2016 was the deadliest year on American roads since 2007. According to experts, the spike in fatalities is driven in part by the pervasive use of cell phones behind the wheel, and especially text messaging. This is because texting and using a cell phone is considered one of the most dangerous forms of driver distraction. Why? Because it commands multiple aspects of a driver’s attention:
- Visual attention – Taking your eyes off the road is one of the most dangerous things you can do behind the wheel, and it substantially increases crash risks. When a person reads or composes a text, they devote their visual attention on their phones. At 55 mph, taking your eyes off the road to text for just 5 seconds means that you’ve driven the entire length of a football field blindfolded.
- Manual attention – In addition to taking your visual attention away from the road and your surroundings, text messaging and using a cell phone requires the use of your hands. By commanding one’s manual attention, texting takes at least one hand off the wheel, and makes drivers less likely to react appropriately in collision-critical situations.

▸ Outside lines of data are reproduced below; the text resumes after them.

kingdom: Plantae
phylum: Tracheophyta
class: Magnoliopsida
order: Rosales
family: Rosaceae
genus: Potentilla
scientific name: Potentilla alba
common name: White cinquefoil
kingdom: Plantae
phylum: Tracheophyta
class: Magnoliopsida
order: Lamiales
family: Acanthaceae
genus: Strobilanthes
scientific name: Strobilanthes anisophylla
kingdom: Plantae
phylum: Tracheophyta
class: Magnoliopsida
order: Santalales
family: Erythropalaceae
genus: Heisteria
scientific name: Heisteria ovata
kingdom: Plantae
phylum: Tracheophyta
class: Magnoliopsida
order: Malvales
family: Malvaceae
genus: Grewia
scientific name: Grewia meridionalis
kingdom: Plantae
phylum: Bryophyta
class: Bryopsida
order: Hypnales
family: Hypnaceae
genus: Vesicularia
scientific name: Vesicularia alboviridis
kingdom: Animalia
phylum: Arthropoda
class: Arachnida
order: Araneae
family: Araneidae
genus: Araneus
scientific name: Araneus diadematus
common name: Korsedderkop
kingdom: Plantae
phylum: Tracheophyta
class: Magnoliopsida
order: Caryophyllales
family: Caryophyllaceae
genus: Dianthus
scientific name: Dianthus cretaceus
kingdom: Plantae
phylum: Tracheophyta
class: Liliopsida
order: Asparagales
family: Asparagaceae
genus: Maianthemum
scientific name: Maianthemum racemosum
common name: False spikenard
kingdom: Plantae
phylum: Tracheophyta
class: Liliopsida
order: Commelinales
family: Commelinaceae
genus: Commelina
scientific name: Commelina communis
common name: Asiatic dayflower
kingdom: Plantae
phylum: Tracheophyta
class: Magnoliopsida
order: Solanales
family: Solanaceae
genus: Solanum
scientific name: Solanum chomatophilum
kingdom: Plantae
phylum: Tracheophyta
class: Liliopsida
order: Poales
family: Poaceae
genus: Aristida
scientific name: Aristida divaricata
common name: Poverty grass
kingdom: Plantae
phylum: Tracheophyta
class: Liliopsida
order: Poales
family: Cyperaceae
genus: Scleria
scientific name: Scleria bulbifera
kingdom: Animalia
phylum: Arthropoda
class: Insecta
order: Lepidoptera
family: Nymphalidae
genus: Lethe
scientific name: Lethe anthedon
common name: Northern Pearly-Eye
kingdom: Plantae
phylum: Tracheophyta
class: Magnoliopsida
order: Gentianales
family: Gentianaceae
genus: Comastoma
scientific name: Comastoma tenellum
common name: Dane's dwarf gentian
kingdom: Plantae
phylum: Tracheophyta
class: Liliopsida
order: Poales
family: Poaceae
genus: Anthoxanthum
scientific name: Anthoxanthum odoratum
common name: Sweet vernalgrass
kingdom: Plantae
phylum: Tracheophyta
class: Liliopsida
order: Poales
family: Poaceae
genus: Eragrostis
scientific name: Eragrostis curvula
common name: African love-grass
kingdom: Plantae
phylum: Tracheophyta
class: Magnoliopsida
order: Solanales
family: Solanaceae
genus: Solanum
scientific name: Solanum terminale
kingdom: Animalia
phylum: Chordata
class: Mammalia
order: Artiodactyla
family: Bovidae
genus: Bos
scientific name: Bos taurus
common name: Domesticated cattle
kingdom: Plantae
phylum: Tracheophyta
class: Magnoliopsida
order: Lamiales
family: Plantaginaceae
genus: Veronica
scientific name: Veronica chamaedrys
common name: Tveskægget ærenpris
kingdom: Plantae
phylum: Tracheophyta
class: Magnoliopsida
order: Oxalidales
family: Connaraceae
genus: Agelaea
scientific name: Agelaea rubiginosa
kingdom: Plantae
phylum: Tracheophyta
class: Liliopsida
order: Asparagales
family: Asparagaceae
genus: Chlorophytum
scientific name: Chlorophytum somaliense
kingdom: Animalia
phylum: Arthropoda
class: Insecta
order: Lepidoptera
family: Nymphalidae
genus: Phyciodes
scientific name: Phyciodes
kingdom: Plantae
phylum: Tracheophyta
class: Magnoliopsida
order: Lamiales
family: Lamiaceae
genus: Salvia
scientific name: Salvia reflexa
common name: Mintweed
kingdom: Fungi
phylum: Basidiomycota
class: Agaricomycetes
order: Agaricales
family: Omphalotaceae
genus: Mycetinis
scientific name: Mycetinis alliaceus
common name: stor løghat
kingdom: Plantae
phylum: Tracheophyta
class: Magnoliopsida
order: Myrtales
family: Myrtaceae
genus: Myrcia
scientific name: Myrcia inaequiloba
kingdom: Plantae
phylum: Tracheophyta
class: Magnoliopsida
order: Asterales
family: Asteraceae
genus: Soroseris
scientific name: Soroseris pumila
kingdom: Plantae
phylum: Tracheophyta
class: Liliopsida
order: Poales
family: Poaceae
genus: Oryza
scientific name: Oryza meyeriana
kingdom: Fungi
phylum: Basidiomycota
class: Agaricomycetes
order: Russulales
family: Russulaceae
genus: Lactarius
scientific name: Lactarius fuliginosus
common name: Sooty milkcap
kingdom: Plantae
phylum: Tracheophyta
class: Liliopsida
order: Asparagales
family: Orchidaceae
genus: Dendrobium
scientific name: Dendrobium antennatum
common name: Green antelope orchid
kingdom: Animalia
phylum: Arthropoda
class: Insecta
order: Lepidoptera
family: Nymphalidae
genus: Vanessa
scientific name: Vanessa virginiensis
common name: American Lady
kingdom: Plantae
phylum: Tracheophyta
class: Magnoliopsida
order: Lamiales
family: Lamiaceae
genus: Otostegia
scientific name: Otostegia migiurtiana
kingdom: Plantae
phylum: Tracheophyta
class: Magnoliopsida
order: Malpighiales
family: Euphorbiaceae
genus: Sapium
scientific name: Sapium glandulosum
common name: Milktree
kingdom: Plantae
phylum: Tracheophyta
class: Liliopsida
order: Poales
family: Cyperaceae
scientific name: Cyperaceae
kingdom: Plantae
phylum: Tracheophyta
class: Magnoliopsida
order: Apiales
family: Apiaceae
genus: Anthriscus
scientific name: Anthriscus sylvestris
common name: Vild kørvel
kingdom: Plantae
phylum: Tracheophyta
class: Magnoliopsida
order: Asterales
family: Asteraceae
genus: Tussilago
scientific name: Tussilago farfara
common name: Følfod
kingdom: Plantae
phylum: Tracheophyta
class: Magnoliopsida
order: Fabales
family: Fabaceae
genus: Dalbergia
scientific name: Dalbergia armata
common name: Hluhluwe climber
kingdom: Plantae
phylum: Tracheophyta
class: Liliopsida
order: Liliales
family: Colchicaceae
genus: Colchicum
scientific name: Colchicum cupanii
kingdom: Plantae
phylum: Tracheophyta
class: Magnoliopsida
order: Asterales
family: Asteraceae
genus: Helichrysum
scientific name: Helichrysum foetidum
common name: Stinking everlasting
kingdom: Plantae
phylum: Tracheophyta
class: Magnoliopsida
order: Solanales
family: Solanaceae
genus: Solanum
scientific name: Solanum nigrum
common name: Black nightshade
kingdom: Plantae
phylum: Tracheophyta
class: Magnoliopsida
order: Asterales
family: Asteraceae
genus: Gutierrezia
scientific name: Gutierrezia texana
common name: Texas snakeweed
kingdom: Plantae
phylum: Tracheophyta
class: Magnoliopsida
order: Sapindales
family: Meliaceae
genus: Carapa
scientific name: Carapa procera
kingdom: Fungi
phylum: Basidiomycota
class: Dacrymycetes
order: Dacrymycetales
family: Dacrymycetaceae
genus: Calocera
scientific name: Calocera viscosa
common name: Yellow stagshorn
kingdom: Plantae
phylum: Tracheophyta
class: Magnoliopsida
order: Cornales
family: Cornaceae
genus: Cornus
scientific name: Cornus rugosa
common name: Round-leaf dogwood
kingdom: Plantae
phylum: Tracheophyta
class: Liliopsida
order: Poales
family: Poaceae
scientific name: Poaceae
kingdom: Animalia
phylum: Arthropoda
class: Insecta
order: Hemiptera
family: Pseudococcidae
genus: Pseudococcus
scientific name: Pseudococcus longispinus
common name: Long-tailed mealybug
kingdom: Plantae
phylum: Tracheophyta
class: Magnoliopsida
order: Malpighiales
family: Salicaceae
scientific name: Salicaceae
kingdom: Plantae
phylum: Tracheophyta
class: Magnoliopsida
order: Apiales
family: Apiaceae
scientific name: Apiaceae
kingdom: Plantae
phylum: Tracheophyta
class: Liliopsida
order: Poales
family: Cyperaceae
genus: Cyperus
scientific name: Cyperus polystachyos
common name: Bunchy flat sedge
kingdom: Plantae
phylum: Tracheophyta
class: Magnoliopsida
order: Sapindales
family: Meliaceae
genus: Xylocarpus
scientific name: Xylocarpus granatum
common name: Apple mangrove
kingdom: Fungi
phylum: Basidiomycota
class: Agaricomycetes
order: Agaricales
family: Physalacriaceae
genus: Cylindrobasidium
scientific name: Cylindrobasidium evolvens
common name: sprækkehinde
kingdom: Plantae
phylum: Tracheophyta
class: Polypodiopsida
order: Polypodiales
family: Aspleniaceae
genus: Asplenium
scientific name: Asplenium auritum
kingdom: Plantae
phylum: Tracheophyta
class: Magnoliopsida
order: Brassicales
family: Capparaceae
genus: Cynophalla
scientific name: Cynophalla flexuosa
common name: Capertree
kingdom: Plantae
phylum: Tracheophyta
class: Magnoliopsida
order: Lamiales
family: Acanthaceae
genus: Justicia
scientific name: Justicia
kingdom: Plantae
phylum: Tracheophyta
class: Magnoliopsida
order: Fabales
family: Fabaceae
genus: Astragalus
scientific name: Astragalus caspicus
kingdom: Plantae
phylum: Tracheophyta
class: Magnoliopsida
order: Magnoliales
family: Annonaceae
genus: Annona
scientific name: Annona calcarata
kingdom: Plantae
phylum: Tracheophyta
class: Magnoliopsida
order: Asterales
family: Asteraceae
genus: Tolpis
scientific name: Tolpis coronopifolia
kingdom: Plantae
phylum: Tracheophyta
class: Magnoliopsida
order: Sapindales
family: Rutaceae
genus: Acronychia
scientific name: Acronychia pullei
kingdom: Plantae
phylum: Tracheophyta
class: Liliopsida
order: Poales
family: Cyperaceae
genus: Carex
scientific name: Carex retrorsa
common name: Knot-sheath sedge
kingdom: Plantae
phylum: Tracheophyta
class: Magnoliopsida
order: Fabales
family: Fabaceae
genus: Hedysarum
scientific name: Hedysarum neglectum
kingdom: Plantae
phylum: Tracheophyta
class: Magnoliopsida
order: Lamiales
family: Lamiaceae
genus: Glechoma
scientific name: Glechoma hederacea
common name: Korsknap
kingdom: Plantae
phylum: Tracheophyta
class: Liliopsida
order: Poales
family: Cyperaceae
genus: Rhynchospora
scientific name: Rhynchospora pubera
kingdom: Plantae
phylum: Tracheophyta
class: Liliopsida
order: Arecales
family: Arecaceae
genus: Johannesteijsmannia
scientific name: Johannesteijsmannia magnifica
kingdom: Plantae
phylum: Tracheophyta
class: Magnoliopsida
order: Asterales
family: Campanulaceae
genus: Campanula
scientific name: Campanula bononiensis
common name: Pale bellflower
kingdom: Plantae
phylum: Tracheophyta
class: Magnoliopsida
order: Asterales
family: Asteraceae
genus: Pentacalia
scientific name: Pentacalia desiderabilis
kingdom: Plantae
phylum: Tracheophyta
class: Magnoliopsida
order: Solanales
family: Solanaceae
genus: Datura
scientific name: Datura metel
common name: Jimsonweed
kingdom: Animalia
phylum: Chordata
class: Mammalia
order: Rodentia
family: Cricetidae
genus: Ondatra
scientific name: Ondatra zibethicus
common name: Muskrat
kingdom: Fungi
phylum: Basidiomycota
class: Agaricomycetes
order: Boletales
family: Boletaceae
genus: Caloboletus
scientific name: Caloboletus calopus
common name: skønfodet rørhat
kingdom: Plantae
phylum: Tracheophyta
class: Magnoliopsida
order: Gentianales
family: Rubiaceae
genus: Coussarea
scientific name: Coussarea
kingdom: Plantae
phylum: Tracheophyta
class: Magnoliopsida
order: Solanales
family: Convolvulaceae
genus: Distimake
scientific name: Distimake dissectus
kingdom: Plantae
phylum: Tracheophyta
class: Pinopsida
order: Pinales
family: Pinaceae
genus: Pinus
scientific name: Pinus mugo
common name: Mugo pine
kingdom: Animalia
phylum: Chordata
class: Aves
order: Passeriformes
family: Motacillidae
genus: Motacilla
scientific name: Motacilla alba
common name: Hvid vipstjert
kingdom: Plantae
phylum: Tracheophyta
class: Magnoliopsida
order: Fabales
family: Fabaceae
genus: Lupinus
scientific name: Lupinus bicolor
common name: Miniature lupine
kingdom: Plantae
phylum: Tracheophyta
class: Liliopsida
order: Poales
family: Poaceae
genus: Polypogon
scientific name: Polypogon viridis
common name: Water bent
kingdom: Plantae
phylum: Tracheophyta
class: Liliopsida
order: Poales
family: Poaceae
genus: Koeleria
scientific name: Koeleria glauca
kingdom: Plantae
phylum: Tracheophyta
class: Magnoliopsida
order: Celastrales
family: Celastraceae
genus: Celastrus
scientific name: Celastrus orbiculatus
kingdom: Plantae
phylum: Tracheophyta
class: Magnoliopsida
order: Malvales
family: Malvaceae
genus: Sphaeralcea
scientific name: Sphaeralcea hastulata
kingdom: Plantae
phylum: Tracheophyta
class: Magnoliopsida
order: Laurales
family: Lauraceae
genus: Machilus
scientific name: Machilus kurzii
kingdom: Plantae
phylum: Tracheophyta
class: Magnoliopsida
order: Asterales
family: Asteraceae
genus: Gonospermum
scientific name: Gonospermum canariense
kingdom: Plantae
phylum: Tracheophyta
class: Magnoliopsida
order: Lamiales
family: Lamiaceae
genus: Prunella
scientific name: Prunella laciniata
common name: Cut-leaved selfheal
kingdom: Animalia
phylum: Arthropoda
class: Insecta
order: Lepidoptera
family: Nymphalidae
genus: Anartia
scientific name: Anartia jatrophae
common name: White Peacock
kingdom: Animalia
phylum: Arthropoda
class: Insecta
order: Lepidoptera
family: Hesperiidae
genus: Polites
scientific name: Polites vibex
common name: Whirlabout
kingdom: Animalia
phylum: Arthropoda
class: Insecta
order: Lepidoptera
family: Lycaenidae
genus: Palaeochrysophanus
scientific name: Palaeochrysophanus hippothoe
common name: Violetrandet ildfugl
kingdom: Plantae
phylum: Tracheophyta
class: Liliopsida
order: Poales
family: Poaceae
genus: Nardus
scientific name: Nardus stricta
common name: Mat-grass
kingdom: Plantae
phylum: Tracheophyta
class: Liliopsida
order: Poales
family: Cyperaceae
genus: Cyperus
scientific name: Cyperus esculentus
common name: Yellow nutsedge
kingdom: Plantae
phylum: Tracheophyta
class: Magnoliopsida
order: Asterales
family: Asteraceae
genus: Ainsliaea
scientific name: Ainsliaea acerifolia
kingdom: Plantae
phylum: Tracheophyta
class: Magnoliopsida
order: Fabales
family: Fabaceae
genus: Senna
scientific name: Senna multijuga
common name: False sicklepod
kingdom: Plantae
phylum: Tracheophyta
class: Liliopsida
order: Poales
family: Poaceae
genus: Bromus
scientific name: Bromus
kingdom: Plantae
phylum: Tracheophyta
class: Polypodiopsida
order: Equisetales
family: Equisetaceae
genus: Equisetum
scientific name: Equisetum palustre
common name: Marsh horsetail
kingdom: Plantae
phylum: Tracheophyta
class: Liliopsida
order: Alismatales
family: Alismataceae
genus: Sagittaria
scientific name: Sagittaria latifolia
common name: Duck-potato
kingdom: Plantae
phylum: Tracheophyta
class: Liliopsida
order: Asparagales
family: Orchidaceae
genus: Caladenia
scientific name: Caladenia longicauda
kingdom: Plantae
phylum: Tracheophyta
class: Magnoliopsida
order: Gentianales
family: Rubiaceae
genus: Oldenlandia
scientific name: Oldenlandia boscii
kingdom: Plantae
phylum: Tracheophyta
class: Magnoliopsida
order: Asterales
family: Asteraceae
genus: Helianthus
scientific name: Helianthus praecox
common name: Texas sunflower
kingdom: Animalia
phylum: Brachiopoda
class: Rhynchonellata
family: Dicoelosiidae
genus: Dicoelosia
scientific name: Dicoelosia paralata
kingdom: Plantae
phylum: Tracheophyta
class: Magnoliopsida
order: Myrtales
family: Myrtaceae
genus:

- Cognition focus – When reading a text or writing a message in any form, a motorist is focusing their cognitive attention on something other than the primary task of driving. When you are thinking about a conversation rather than your surroundings, it creates a dangerous form of multi-tasking that can lead to inattention blindness.
Because texting, e-mailing, browsing the internet, and using smart phone apps all command a driver’s visual, manual, cognitive attention simultaneously, it is clear that handheld cell phone use while driving is one of the greatest threats to public safety. In an effort to address this risky multi-tasking, the National Safety Council is urging states across the nation to crack down on driver distraction and pass tougher laws, especially laws that prohibit texting and cell phone use for all drivers.
While most states in the U.S. have some type of distracted driving laws, they are not equally robust. In fact, many laws fall short in prohibiting dangerous distractions for all drivers. Other laws are also only secondary laws, which means police can’t enforce texting or cell phone use effectively and cannot issue citations or tickets to drivers without another traffic violation taking place.
Here are some details about Wisconsin’s distracted driving laws:
- All drivers are prohibited from text messaging when driving.
- Cell phone use (both handheld and hands-free) is prohibited for drivers with probationary licenses or instruction permits.
While Wisconsin does enforce a primary law that bans texting for all motorists, the state’s distracted driving laws still fall short by only banning cell phone use for novice drivers, rather than all motorists. This means drivers can still use a handheld cell phone and put others at risk of suffering preventable harm. Passing a handheld ban, as other states have done, would be a big step in fighting the distracted driving epidemic.
Even with tougher laws in place, however, distracted driving will still likely occur. Every day, drivers can be seen texting or using a handheld cell phone, which speaks volumes about the need to change the way our society views its relationship with cell phones. As more Americans are constantly plugged into their phones, it becomes important to raise awareness about the dangers of using a phone behind the wheel, the importance of making safety a priority, and the fact that a text or call can always wait until you are off the road. Raising awareness will likely be the key to stemming the tide of roadway deaths.
At Casey Law Offices, S.C., our Wisconsin car accident lawyer urges local residents to remember that texting and using a cell phone while driving can have devastating consequences that alter the lives of others. Because we also know that distracted driving is not a problem that will be resolved overnight, we also pledge our support and offer our services to victims who suffer injuries in car accidents that could and should have been prevented.
If you or a loved one have been hurt in any type of motor vehicle accident by a driver who was distracted at the time, you have the right to file a personal injury claim and pursue compensation for your damages, including any medical bills, lost income, pain and suffering, and more. Distracted driving is a negligent act, and motorists who choose to increase crash risks rather than upholding their legal duty to drive safely can be held accountable when their actions lead to preventable injuries or death.